Rewrite the lines of the data below, replacing "common name" with "vernacular name" and leaving everything else unchanged. Omit the pictures from your answer.
* * * * * * *
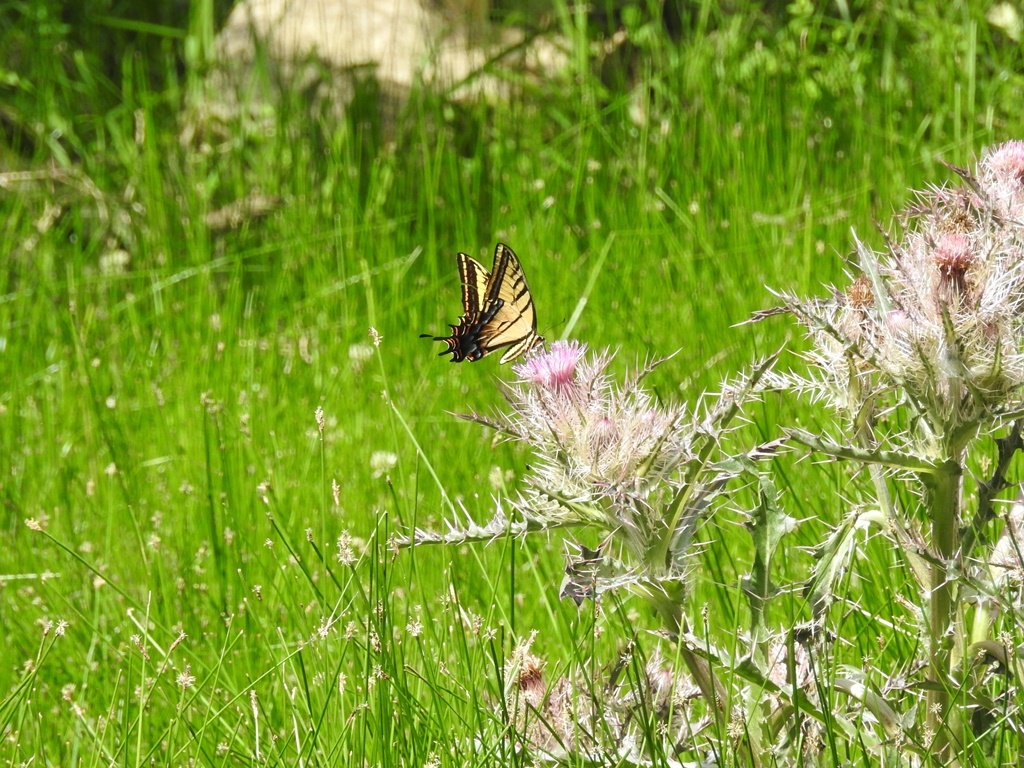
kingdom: Animalia
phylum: Arthropoda
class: Insecta
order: Lepidoptera
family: Papilionidae
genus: Papilio
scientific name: Papilio multicaudata
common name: Two-tailed tiger swallowtail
* * * * * * *
■ ANSWER TO THE EXERCISE
kingdom: Animalia
phylum: Arthropoda
class: Insecta
order: Lepidoptera
family: Papilionidae
genus: Papilio
scientific name: Papilio multicaudata
vernacular name: Two-tailed tiger swallowtail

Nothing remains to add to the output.